U.S. fast food chains drop ammonia-treated beef

 
January 27, 2012 - Food Safety News reported recently that fast-food giants McDonald's, Taco Bell and Burger King in the United States will stop using beef that is treated with ammonium hydroxide following a backlash over the last couple of years.

The chains have all agreed to stop sourcing beef from Beef Products Inc., which uses a mixture of ammonium hydroxide to kill bacteria in the meat.

The treated beef product - dubbed "pink slime" in many media reports - gained mainstream media attention last year after celebrity chef Jamie Oliver, on his ABC TV show "Jamie Oliver's Food Revolution", criticized the product. According to Food Safety News, an estimated five million viewers saw the program.

In a statement issued to the National Post, Todd Bacon, senior director of quality systems at McDonald's USA, says the chain's decision to make the change had nothing to do with the attention from Oliver's show.

A McDonald's Canada spokesperson told the National Post that McDonald's burgers sold in Canada have never contained beef fillers from Beef Products Inc. McDonald's Canada gets its meat from Cargill, which the spokesperson said only contains 100 per cent beef, salt and pepper. The use of ammonia in ground beef has not been approved for use in packing plants by Health Canada.

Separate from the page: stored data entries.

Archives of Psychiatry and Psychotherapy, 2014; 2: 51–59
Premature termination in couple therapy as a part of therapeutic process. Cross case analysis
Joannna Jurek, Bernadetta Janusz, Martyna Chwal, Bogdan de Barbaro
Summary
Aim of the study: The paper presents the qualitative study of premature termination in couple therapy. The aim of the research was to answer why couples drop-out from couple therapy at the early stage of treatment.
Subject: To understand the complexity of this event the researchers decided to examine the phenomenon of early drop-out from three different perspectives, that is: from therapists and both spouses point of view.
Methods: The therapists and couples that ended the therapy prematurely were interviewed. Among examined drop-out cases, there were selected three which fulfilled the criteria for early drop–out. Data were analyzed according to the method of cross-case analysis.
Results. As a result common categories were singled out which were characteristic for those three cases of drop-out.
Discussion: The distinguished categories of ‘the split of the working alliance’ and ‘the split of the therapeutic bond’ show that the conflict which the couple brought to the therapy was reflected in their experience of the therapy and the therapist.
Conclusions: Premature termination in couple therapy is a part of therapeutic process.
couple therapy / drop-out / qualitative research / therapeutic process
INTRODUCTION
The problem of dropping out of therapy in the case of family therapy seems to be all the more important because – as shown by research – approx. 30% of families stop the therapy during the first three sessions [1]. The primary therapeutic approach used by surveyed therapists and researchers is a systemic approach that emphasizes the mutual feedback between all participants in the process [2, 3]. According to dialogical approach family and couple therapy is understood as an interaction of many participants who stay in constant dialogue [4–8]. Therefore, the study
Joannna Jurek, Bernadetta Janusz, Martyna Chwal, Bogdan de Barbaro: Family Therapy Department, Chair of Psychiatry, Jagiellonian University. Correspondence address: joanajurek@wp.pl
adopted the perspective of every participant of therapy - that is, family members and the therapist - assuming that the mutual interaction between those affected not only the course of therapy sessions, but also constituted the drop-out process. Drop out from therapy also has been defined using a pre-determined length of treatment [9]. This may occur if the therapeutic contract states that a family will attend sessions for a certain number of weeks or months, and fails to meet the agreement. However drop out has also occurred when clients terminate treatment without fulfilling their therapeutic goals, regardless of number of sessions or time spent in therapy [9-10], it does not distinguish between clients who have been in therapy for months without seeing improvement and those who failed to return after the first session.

According to the Food Safety News report, BPI's process, progressive food safety policies, and state-of-the art system have received numerous food safety awards and the company has never been linked to a foodborne illness.

According to BPI's website, ammonium hydroxide is naturally found in beef and used in the processing of numerous foods. The company notes the system it uses results in a "dramatic reduction in the number of potential pathogens that may be present in foods, such as E. coli O157:H7."